Mara notes that people who see you volunteering often consider the volunteer to be selfless, when in reality, volunteering has its selfish returns. Mara acknowledges that volunteering pulls you from your comfort zones, hones your leadership skills, strengthens your problem-solving skills, and introduces you to different viewpoints. “As an engineer, I am a natural introvert, especially in large groups. For me to stand in front of 300 parishioners and sing, sometimes as a soloist, was something I never thought myself capable. I approach each day at work knowing I can do something that I never thought possible.”

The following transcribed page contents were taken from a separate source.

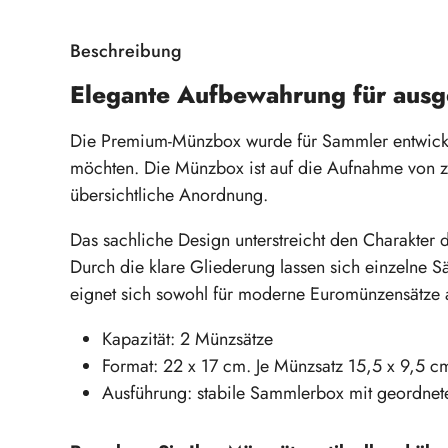
Beschreibung
Elegante Aufbewahrung für aus
Die Premium-Münzbox wurde für Sammler entwickelt
möchten. Die Münzbox ist auf die Aufnahme von zw
übersichtliche Anordnung.
Das sachliche Design unterstreicht den Charakter
Durch die klare Gliederung lassen sich einzelne 
eignet sich sowohl für moderne Euromünzensätze 
Kapazität: 2 Münzsätze
Format: 22 x 17 cm. Je Münzsatz 15,5 x 9,5 c
Ausführung: stabile Sammlerbox mit geordnete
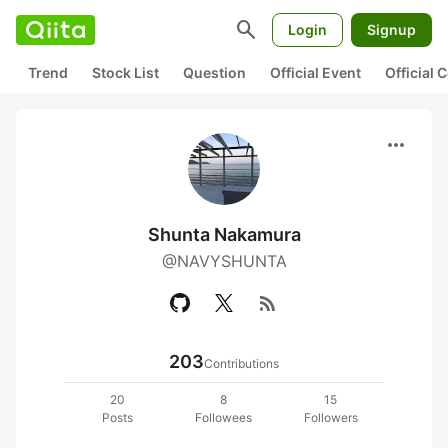
search
Login
Signup
Trend
Stock List
Question
Official Event
Official
more_horiz
Shunta Nakamura
@NAVYSHUNTA
rss_feed
203
Contributions
20
8
15
Posts
Followees
Followers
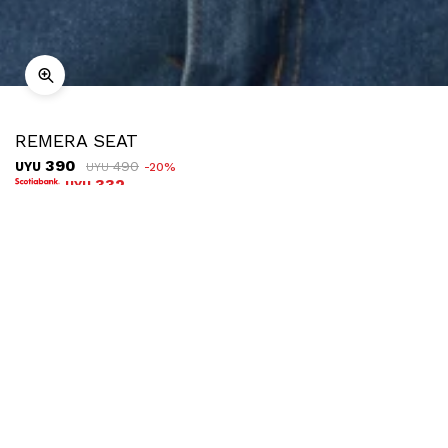
REMERA SEAT
390
490
UYU
20
UYU
332
UYU
COMPRAR
TALLE
Ubicar en tienda
Descripción
Envíos
Cambios
Remera de manga corta de algodón, con estampa de Seattle
y número 38.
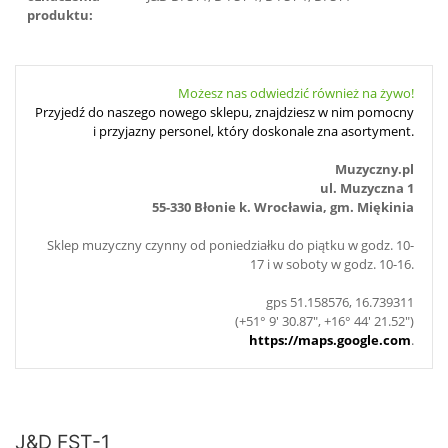
produktu:
Możesz nas odwiedzić również na żywo!
Przyjedź do naszego nowego sklepu, znajdziesz w nim pomocny
i przyjazny personel, który doskonale zna asortyment.
Muzyczny.pl
ul. Muzyczna 1
55-330 Błonie k. Wrocławia, gm. Miękinia
Sklep muzyczny czynny od poniedziałku do piątku w godz. 10-
17 i w soboty w godz. 10-16.
gps 51.158576, 16.739311
(+51° 9' 30.87", +16° 44' 21.52")
https://maps.google.com
.
J&D FST-1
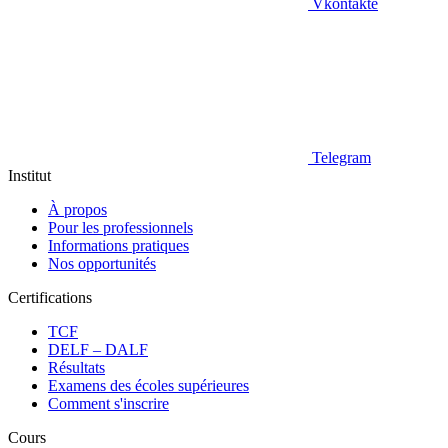
Vkontakte
Telegram
Institut
À propos
Pour les professionnels
Informations pratiques
Nos opportunités
Certifications
TCF
DELF – DALF
Résultats
Examens des écoles supérieures
Comment s'inscrire
Cours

Mara’s volunteering stories are engaging. On a recent Friday during lent, Mara was preparing to take a half day vacation day so that she could help prep for the Fish Fry. Her stories about having to organize the food orders, dealing with hungry customers who want their fish, well, now, and how to explain to a customer that the kitchen is out of fried fish (imagine having that conversation at a Fish Fry) make people smile and nod in understanding. And in many ways, the volunteer experience is at times what makes us human.
If you’d like to reach beyond what you see yourself as capable, volunteer. Contact your local church, food bank, or local Big Brother Big Sister.